Napoleon Camped Here? Really?

Ajaccio, Corsica:

This morning Margaret had breakfast in the room, and it was La Veranda for me. We read books in the room in the morning.  Margaret finished her book Lost Lake which was a quick read.  I had started reading a book called “All the Light We Cannot See” yesterday.  I had made some progress and was really enjoying it but realized that I wouldn’t be able to finish it on the ship.  When I went to get a coffee later in the morning I found a book called the Pope and Mussolini.   It is a historical recounting of the relationship between Pope Pius XI and Mussolini during his rise to power and WWII.  It seemed to be very interesting stuff.  I decided to start that book and finish the other excellent book when I could spend more time on it.

We had lunch in Compass Rose and then decided that Margaret would go on the tour but we would spend an hour walking around old-town Ajaccio before the tour. After we walked through town, including seeing the family home of Napoleon which is now a museum but was closed today, we returned to the ship to pick up our tour numbers. Halfway back to the ship Margaret said that she wasn’t going to go on a 2 ½ bus ride when it was going to rain. Turns out she was right! Napoleon was born here and returned here often. In order to make the afternoon tour more interesting I had to think that, when he was the equivalent of a French Boy Scout he must have gone camping where we are going today.  And the idea of that was what made the trip interesting for me.

But, you know me; I was going to go no matter what to see more of Corsica and that I did.  The tour took us up to the mountains which are pretty much pure stone, although there were lots of oak trees (including cork oaks) and maritime pines at first and then another type of trees later that were more traditional very tall pines that made good lumber.

It rained a bit and got much cooler. The highest mountain peak was over 2,400 meters and was dramatic. The plan was to turn on a small road that went down to a restaurant and rail station that was located in a valley. But, the turn was too sharp for the bus so we had to head down a few miles further to turn around on a dirt area designed specifically for that.

On Corsica there are wild boars running around (wild of course, after all they are “wild” boars) on most of the island. There are lots of chestnut trees and the boars love to eat the ones that fall on the ground. Turns out this makes for very tasty boar meet which, when turned into salami is an expensive delicacy around the world. At the stop we were offered some spec and wild boar salami (but not the pricey stuff), some cheese and boxed wine. Not really much to write about that. But, I’ll probably figure out a way to anyway, here goes.  I walked around to take some pictures of the old decayed hotel which had once made this location a famous mountain resort. The shortest writing I’ve ever done after a warning!

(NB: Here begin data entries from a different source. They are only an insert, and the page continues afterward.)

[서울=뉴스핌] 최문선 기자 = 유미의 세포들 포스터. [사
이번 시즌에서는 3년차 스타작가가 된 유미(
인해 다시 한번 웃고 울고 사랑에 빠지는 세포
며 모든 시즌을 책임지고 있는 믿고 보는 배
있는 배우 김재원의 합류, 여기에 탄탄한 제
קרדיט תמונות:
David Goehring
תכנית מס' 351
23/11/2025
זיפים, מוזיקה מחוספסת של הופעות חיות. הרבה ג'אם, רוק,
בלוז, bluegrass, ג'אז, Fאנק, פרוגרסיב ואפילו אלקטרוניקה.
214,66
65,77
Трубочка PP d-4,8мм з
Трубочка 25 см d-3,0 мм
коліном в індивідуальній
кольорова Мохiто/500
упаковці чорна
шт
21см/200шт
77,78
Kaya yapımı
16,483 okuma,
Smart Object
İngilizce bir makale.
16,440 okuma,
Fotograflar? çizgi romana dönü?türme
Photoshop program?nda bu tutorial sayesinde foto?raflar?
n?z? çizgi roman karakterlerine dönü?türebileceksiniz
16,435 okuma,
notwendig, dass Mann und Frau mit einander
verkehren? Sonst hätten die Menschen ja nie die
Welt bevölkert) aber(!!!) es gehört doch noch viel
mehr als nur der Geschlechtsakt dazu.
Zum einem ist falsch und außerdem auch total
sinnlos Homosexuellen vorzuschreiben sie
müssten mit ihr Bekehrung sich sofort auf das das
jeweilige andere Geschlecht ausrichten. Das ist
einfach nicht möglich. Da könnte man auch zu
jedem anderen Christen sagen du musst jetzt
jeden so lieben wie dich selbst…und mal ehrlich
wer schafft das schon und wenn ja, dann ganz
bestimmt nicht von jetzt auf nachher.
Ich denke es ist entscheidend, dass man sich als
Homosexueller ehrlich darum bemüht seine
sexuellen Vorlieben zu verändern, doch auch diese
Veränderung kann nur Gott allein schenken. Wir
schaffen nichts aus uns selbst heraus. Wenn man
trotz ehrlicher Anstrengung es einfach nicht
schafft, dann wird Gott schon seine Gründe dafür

Unfortunately, that hotel is really incredibly decayed and now the area around it is near a spot where you can pay 5 Euro to put up your tent overnight as a stop-over on a hiking trail. The bus took off about 4:30 so we could get back to the harbor by 5:30 which was when everyone was supposed to be aboard for a 6:00 pm departure. Our tour guide, Alex, asked if we still wanted to go by the hillside village on the way down. It was supposed to be our first stop but, because it was raining, she delayed it. Everyone said “No, let’s just return to the port”. Yet, when the turnoff came the bus went to the left anyway. The hillside village was pretty typical stuff in these parts so when she asked if we wanted to stop and look around for a while everyone said “No”. This time, fortunately, she listened and the bus continued on.

Everything was going well until we got close to town at which point the traffic turned into stop and go, mostly stop, for about 5 miles. Time clicked away and at 5:30 we were still about 2-3 miles from the Mariner.   We didn’t get back until just before 6:00 pm and the Mariner’s departure was delayed because of us. Oops!  The tour lady probably took some major heat (to put it mildly) from her boss.  I still gave her a 5 Euro tip because she really did try to show us more stuff and, after all, this is her world.

The announcement by the captain upon departure said that because we left late we would be delayed on our arrival into Portofino in the morning. Double oops!

We went up to the Observation Lounge for some Pink Flowers with our favorite bartender, Mihaela. We spent some time talking with the piano player and having some conversations with the other waiters and some fellow cruisers. Good times!

After we had dinner at the Compass Rose which went well enough until Margaret’s dinner came. Very salty, not what she expected and she barely touched it. Fortunately, this was the first time this has happened in 12 nights.  Hopefully, tomorrow things will be better.